## OBJECTIVE
Turn every line of the entries below into a Markdown table with two columns, Number and Line. Leave out the pictures and any blank lines.

(Stored items from a collection)
------------------------------
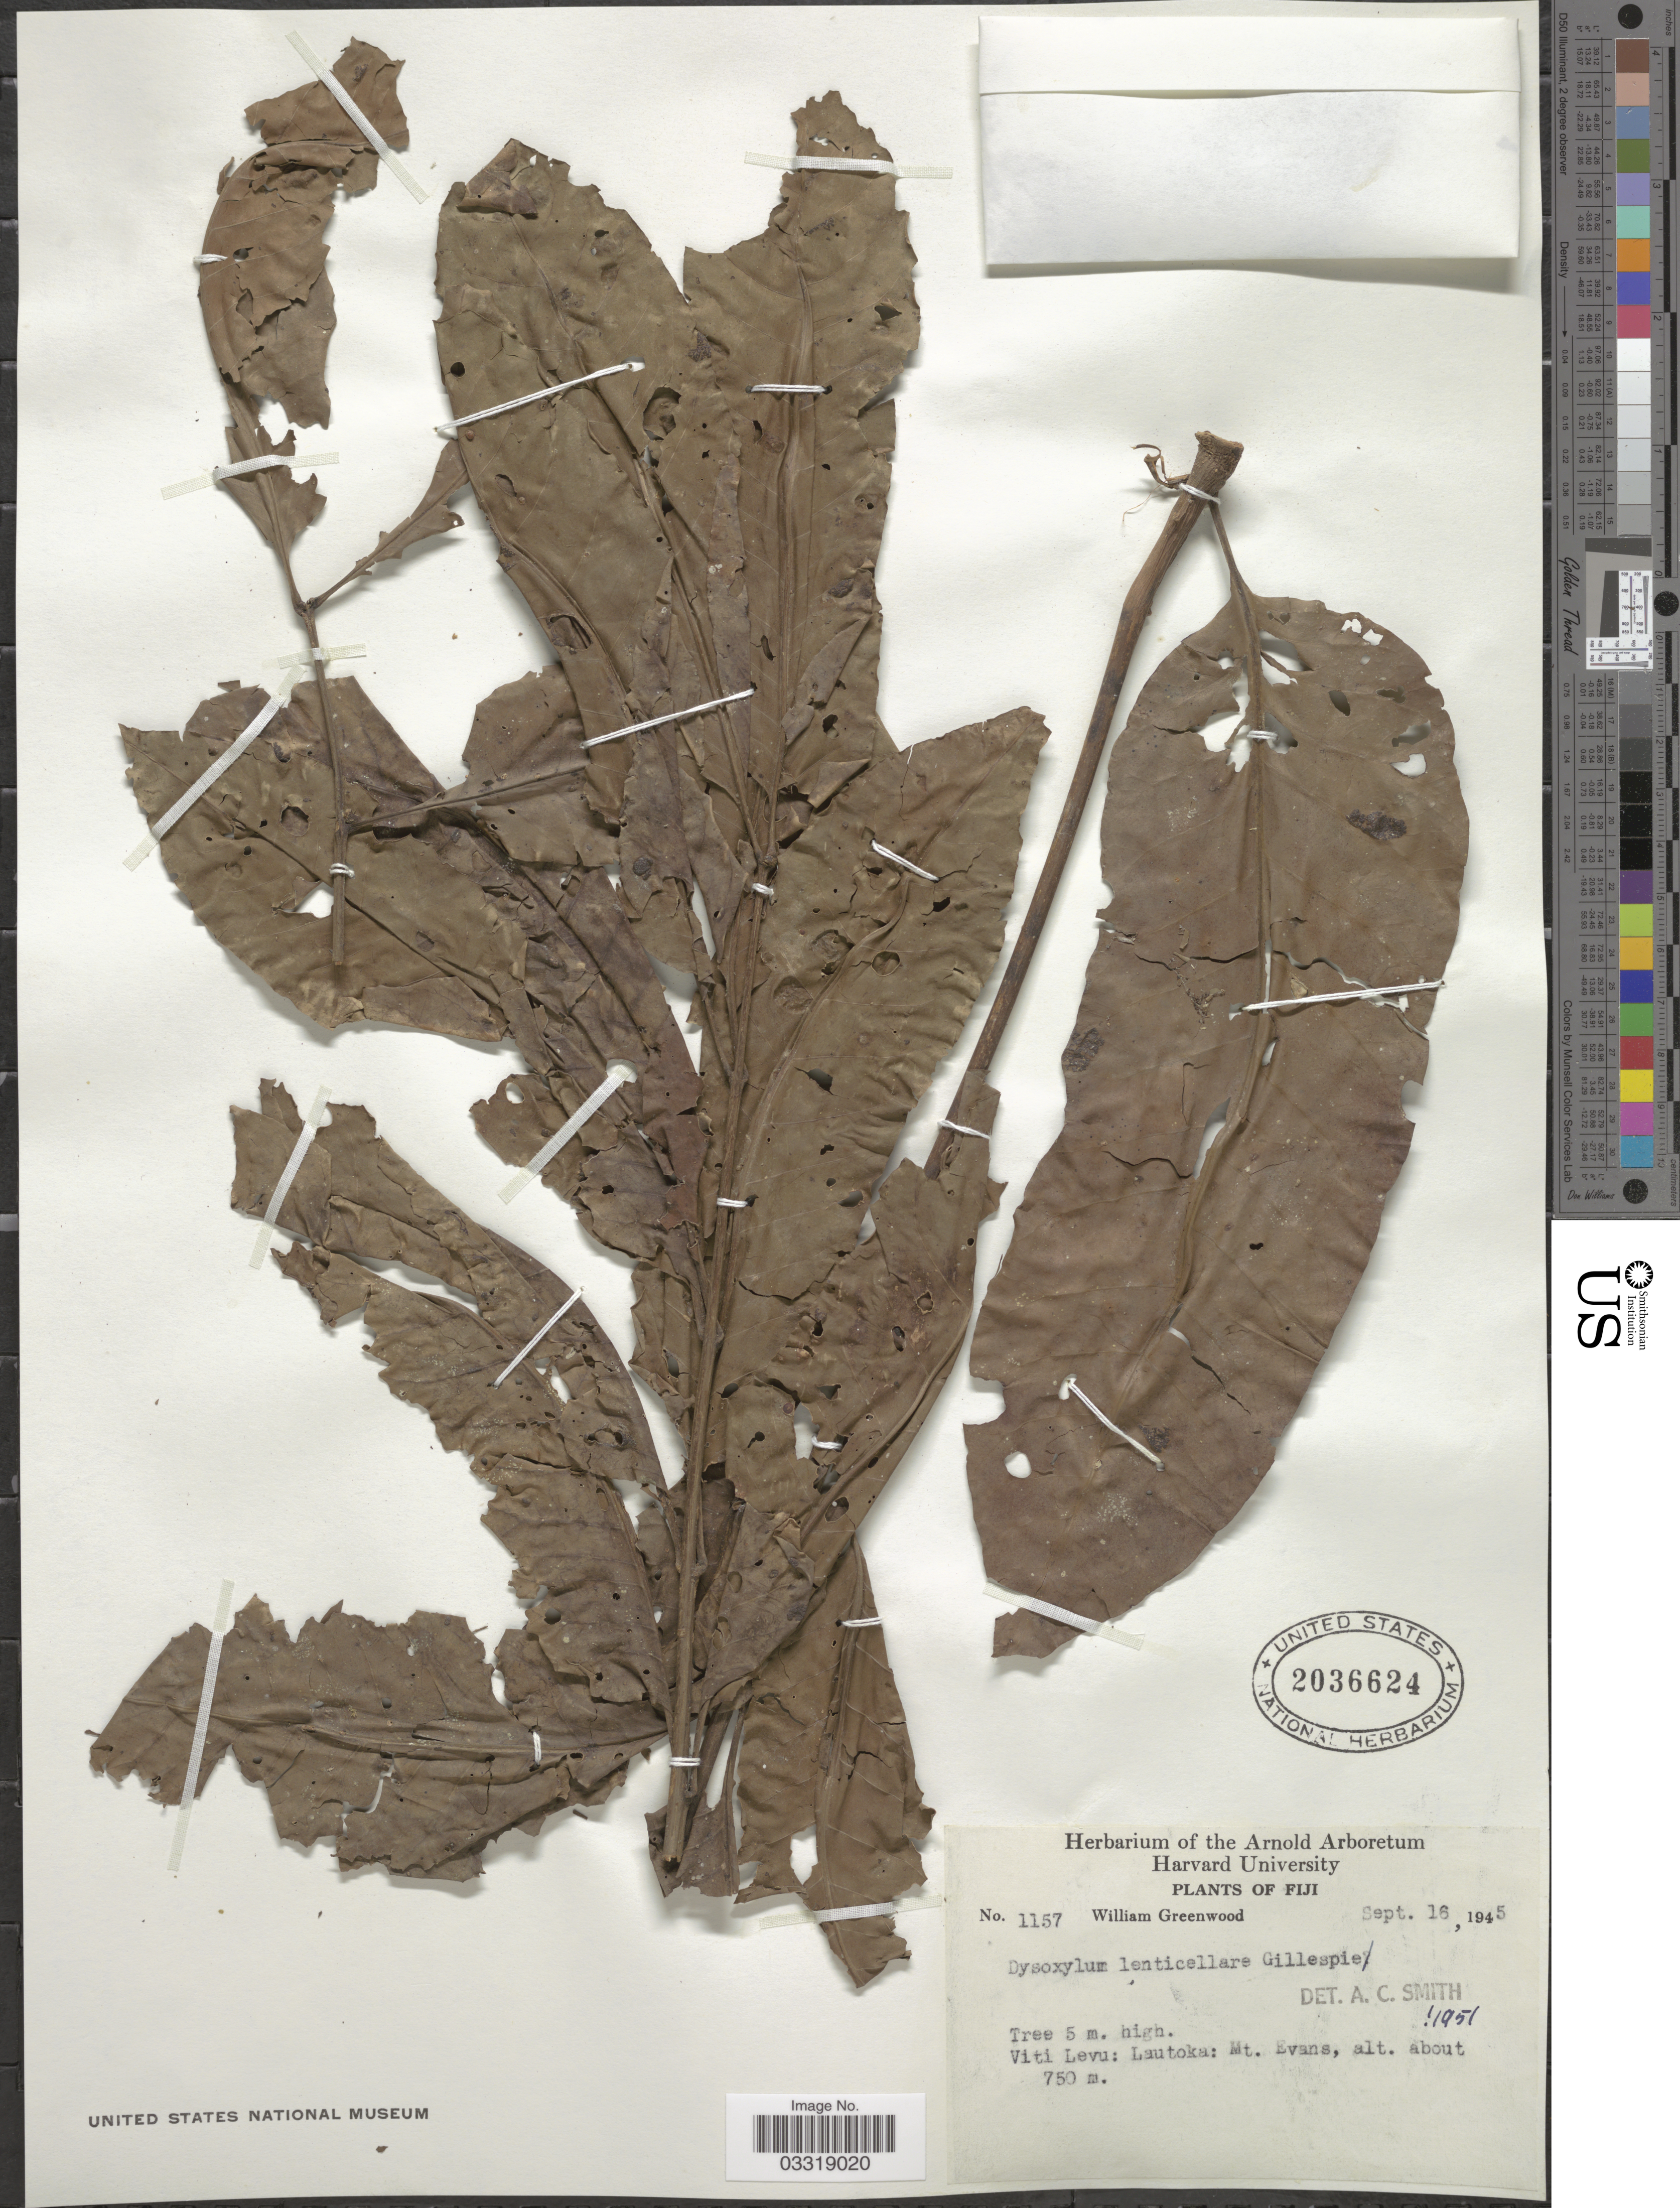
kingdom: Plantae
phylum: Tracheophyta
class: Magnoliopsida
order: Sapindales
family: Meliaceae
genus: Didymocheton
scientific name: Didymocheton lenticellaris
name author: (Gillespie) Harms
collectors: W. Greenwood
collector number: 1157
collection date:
------------------------------
## OUTPUT FOR THIS EXERCISE
| Number | Line |
|---|---|
| 1 | kingdom: Plantae |
| 2 | phylum: Tracheophyta |
| 3 | class: Magnoliopsida |
| 4 | order: Sapindales |
| 5 | family: Meliaceae |
| 6 | genus: Didymocheton |
| 7 | scientific name: Didymocheton lenticellaris |
| 8 | name author: (Gillespie) Harms |
| 9 | collectors: W. Greenwood |
| 10 | collector number: 1157 |
| 11 | collection date: |